My first exposure to the calming powers of a few deep breaths was prenatal classes in 1976 as I was preparing for the birth of my first child. As it turns out, my son decided to arrive almost two months early and very quickly, so I didn’t have a full appreciation for the secret powers of deep cleansing breaths and slowing my heart rate. But I never forgot the lesson and often joked that I used the childbirth breathing method more for painful dentist appointments and getting my children to calm down when they got hurt than for birthing my 3 children.
In fact, my daughter will tell you that I would dispense this advice often to her throughout her childhood : “Take three deep calming breaths” — for everything from needing stitches, to taking her driver’s exam and surviving a breakup with a boyfriend. She just smiles these days when she sees me kneel down and begin to console my grandchild with the same age-old advice –“let’s take a few deep calm breaths together.“
Recently, it dawned on me that I’d had another significant lesson about the marvels of breath control over 25 years ago in Cozumel. Sitting on the bow of a dive boat rocking gently in Caribbean crystal blue waters, a skilled and highly intuitive young divemaster prepared us for a multi-level dive. We’d drop in to about 35 feet of water and explore the sandy ocean floor, swaying seaweed filled with brightly colored tropical fish and breathtaking sculptures of coral reef formations. Then we would proceed to the wall, which starts at about 50 feet and plunges down to over 3,000 feet. We would hang out at about 75-80 feet, exploring the nooks and crevices of the wall for sea creatures. I recall gazing out into the expansive abyss of the ocean and seeing the largest grouper of my life slowly approaching. It was a spell binding and heart racing moment.
Part of the scuba diving gear is a Bouyancy Control Device (BCD) which is a snug vest that connects to the pressurized air tank. With a gentle squeeze of a small hand held pump on this BCD, you can add air to ascend and remove air to descend. Today however, our challenges to navigate tight spaces without harming coral reefs and ocean creatures, would require a more nuanced, skillful way to rise and fall as gently as the sea’s own currents. The lesson that day on the bow of the dive boat was how to use our breath, and not the BCD, to rise and fall as needed. Using our lungs to ascend and descend in tiny increments made us more nimble, conserved the air in our tanks and as it turned out, kept us more relaxed and alert on that most incredible, memorable dive. I think it is the reason that this memory remains so vivid after all this time. I believe I was more present on that dive than any other.

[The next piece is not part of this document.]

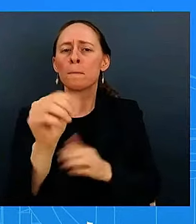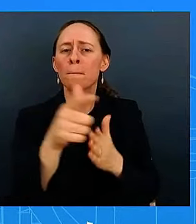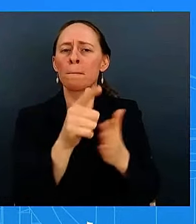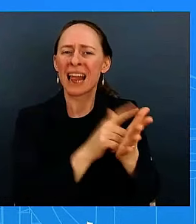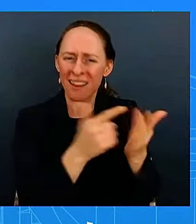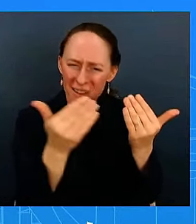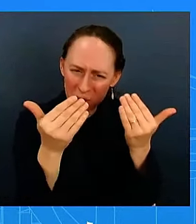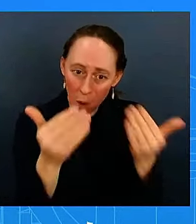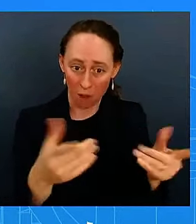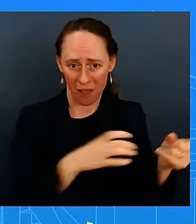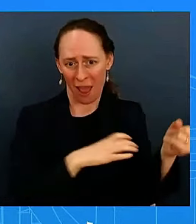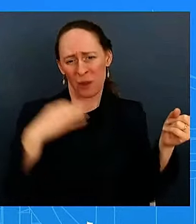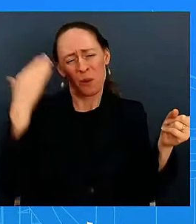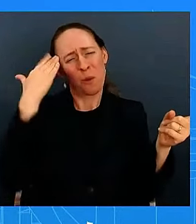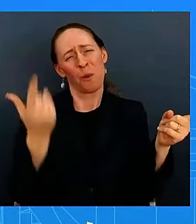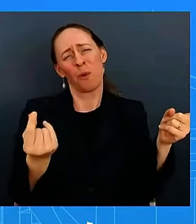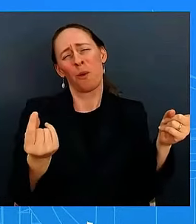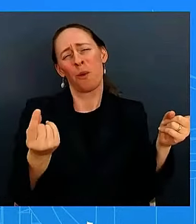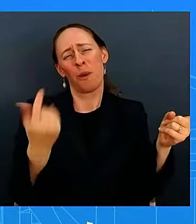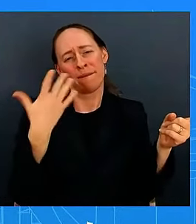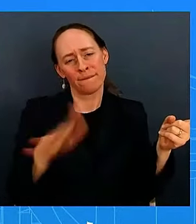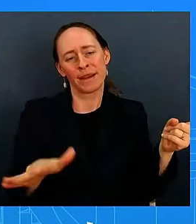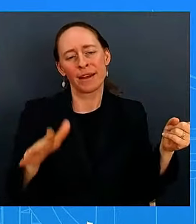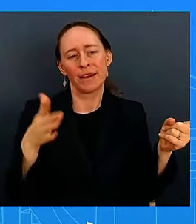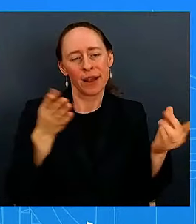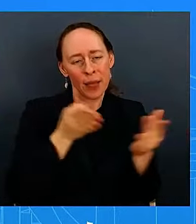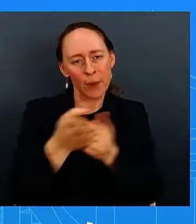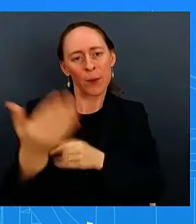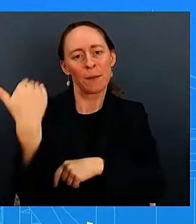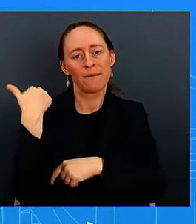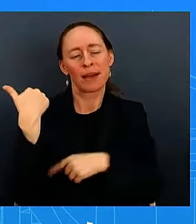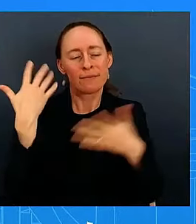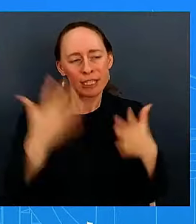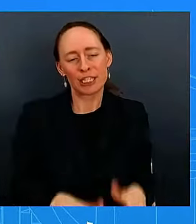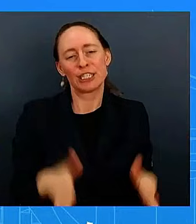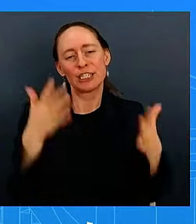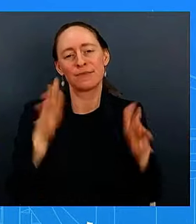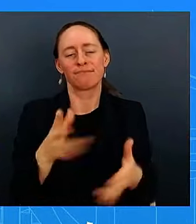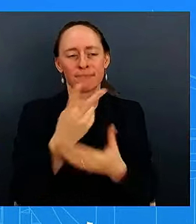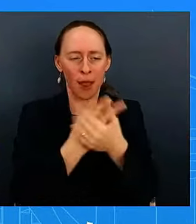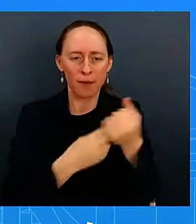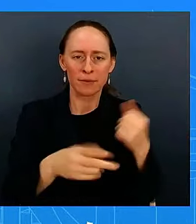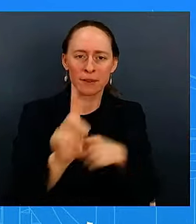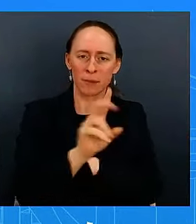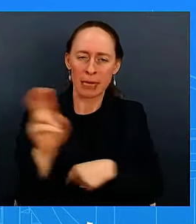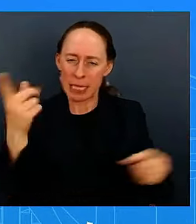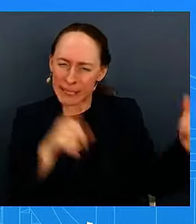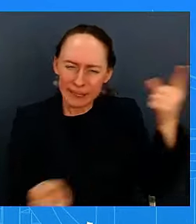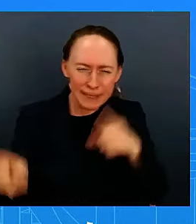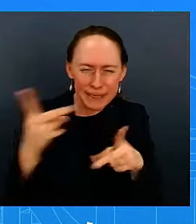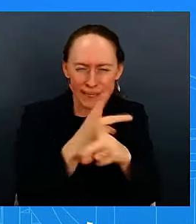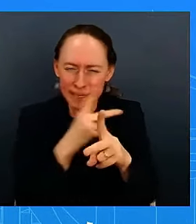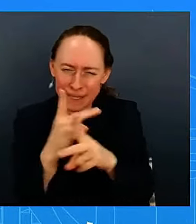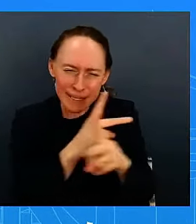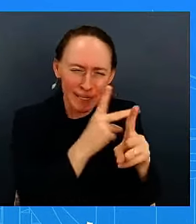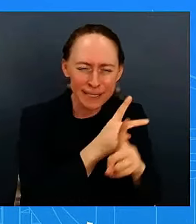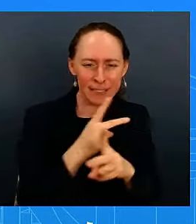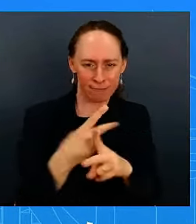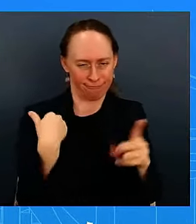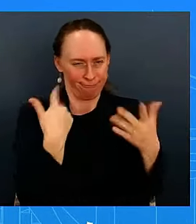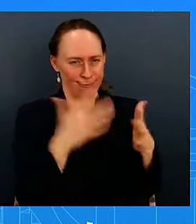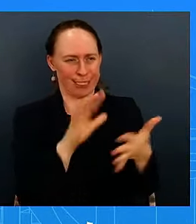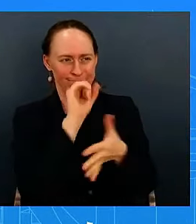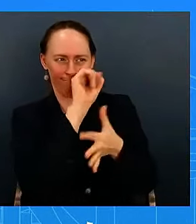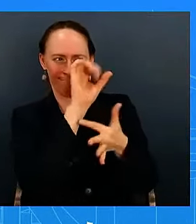basis many times given the economic conditions i've been touting here today given what we saw yesterday given the information in the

We got to practice using our lungs rather than BCD underwater on the shallow, sandy ocean floor. I was like a little kid as I would breathe in and hover just an inch above that sandy bottom. Then a deep slow inhale and I would rise as gently as a balloon in slow motion. I could hear the distinctively different sounds my own breath made as in inhaled and exhaled in a calm, rhythmic way.
A few days ago, I was doing a new meditation pack on my Headspace app and as I prepared, I closed my eyes and took a deep slow inhale. That Cozumel memory came floating right into my senses – I listened carefully to the sound of my inhale and exhale, I felt my body relax and my heart rate slow, I felt the expansion of breath is my lungs and how that made me feel light. Then the release of breath and the accompanying release of thought and tension — a soothing peace washing over me.
There are a few connections that I have subsequently made after this flashback. The first connection was pretty obvious. Whenever I am faced with something scary or contentious, I find myself just naturally anchoring myself with a big deep calming breath. Five years of meditation has made this an automatic response for me now. It is not just the physical act of taking a deep breath. It is the association that I make with it so naturally now — that taking a deep breath is my anchor to being grounded and calm.
I’ll give a shout out to Dr. Rick Hanson right here for teaching me that it is totally possible to rewire the brain and make these incredible positive associations my new natural response. Steady practice is the key and it is also part of my daily self care regimen.
The second big connection I made is that we do multi-level dives often in our lives. We can be hanging out in the shallow end of life’s pool, just enjoying a good book and a cup of coffee and then suddenly the phone rings and we get news that brings us to our knees. How we respond not only affects us but all of those around us too. On that multi-level dive in Cozumel, it was instilled in us to protect the fragile, innocent and incredibly beautiful undersea world that we were visiting. Reflecting on this has given me a greater awareness of how we should consider this lesson as we go about our lives and interact with others. Taking a deep calming breath is a great place to start.